Provided information below:

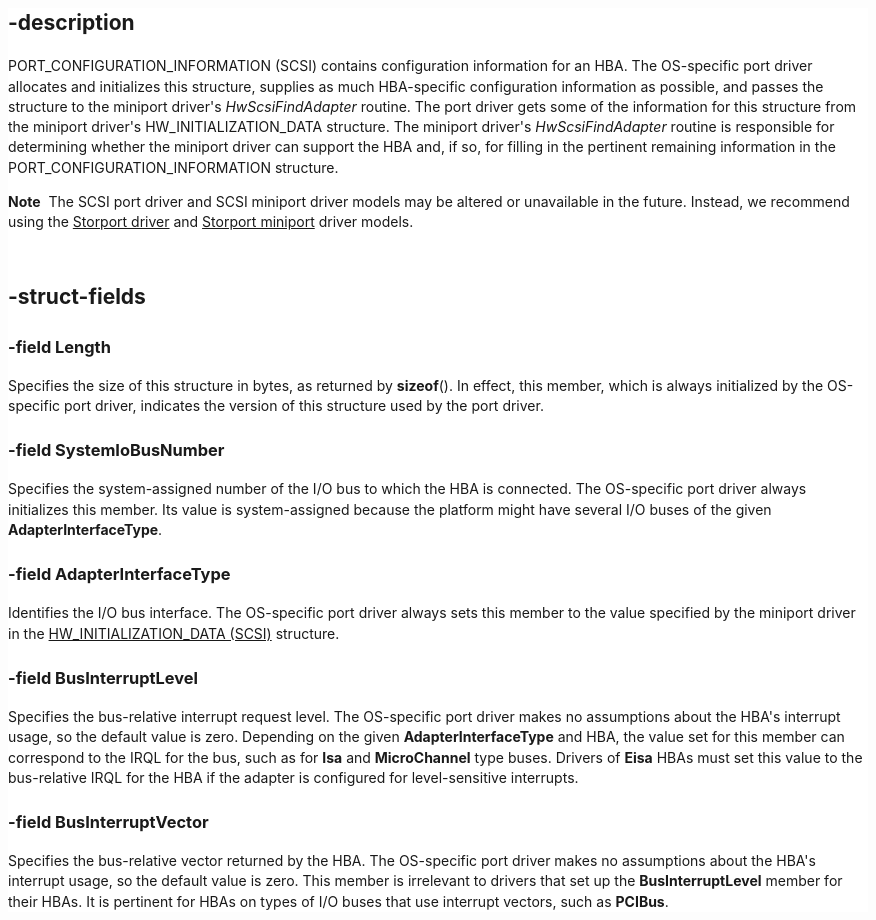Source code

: 
## -description


PORT_CONFIGURATION_INFORMATION (SCSI) contains configuration information for an HBA. The OS-specific port driver allocates and initializes this structure, supplies as much HBA-specific configuration information as possible, and passes the structure to the miniport driver's <i>HwScsiFindAdapter</i> routine. The port driver gets some of the information for this structure from the miniport driver's HW_INITIALIZATION_DATA structure. The miniport driver's <i>HwScsiFindAdapter</i> routine is responsible for determining whether the miniport driver can support the HBA and, if so, for filling in the pertinent remaining information in the PORT_CONFIGURATION_INFORMATION structure.
<div class="alert"><b>Note</b>  The SCSI port driver and SCSI miniport driver models may be altered or unavailable in the future. Instead, we recommend using the <a href="https://docs.microsoft.com/windows-hardware/drivers/storage/storport-driver">Storport driver</a> and <a href="https://docs.microsoft.com/windows-hardware/drivers/storage/storport-miniport-drivers">Storport miniport</a> driver models.</div><div> </div>

## -struct-fields




### -field Length

Specifies the size of this structure in bytes, as returned by <b>sizeof</b>(). In effect, this member, which is always initialized by the OS-specific port driver, indicates the version of this structure used by the port driver.


### -field SystemIoBusNumber

Specifies the system-assigned number of the I/O bus to which the HBA is connected. The OS-specific port driver always initializes this member. Its value is system-assigned because the platform might have several I/O buses of the given <b>AdapterInterfaceType</b>.


### -field AdapterInterfaceType

Identifies the I/O bus interface. The OS-specific port driver always sets this member to the value specified by the miniport driver in the <a href="https://docs.microsoft.com/windows-hardware/drivers/ddi/srb/ns-srb-_hw_initialization_data">HW_INITIALIZATION_DATA (SCSI)</a> structure.


### -field BusInterruptLevel

Specifies the bus-relative interrupt request level. The OS-specific port driver makes no assumptions about the HBA's interrupt usage, so the default value is zero. Depending on the given <b>AdapterInterfaceType</b> and HBA, the value set for this member can correspond to the IRQL for the bus, such as for <b>Isa</b> and <b>MicroChannel</b> type buses. Drivers of <b>Eisa</b> HBAs must set this value to the bus-relative IRQL for the HBA if the adapter is configured for level-sensitive interrupts.


### -field BusInterruptVector

Specifies the bus-relative vector returned by the HBA. The OS-specific port driver makes no assumptions about the HBA's interrupt usage, so the default value is zero. This member is irrelevant to drivers that set up the <b>BusInterruptLevel</b> member for their HBAs. It is pertinent for HBAs on types of I/O buses that use interrupt vectors, such as <b>PCIBus</b>.
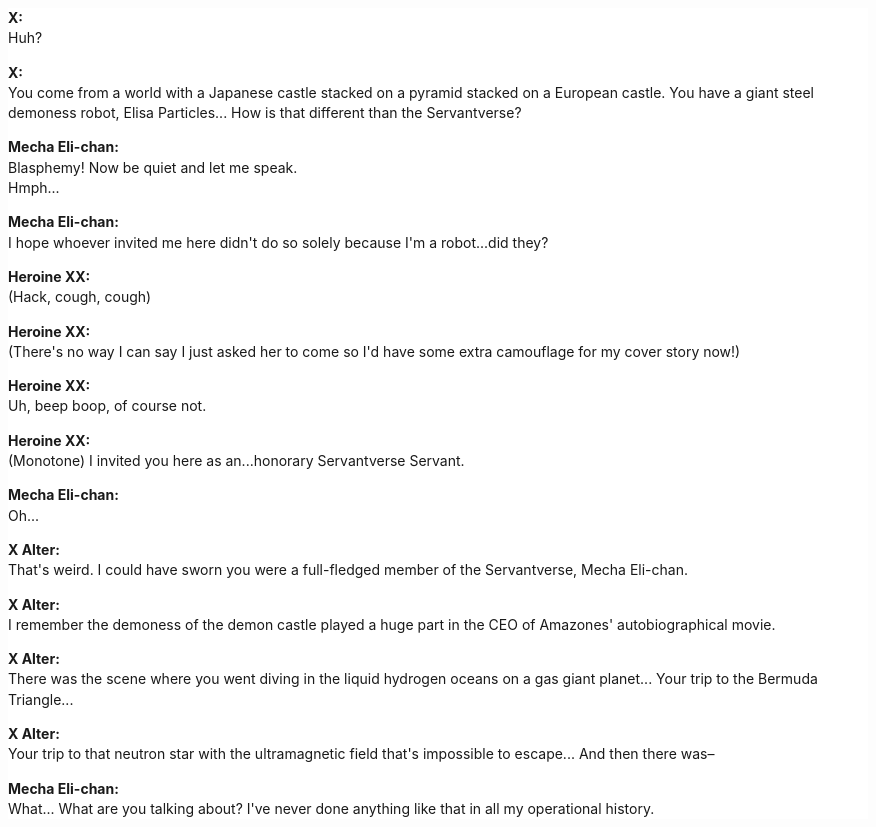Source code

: **X:**   
Huh?  
  
   
**X:**   
You come from a world with a Japanese castle stacked on a pyramid stacked on a European castle. You have a giant steel demoness robot, Elisa Particles... How is that different than the Servantverse?  
  
   
**Mecha Eli-chan:**   
Blasphemy! Now be quiet and let me speak.  
Hmph...  
  
   
**Mecha Eli-chan:**   
I hope whoever invited me here didn't do so solely because I'm a robot...did they?  
  
   
**Heroine XX:**   
(Hack, cough, cough)  
  
   
**Heroine XX:**   
(There's no way I can say I just asked her to come so I'd have some extra camouflage for my cover story now!)  
  
   
**Heroine XX:**   
Uh, beep boop, of course not.  
  
   
**Heroine XX:**   
(Monotone) I invited you here as an...honorary Servantverse Servant.  
  
   
**Mecha Eli-chan:**   
Oh...  
  
   
**X Alter:**   
That's weird. I could have sworn you were a full-fledged member of the Servantverse, Mecha Eli-chan.  
  
   
**X Alter:**   
I remember the demoness of the demon castle played a huge part in the CEO of Amazones' autobiographical movie.  
  
   
**X Alter:**   
There was the scene where you went diving in the liquid hydrogen oceans on a gas giant planet... Your trip to the Bermuda Triangle...  
  
   
**X Alter:**   
Your trip to that neutron star with the ultramagnetic field that's impossible to escape... And then there was&ndash;  
  
   
**Mecha Eli-chan:**   
What... What are you talking about? I've never done anything like that in all my operational history.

End of Provided information.

= Description of the task =
In this listing, how many lines contain "href"? Give the number without explanation.

= Solution to the problem =
2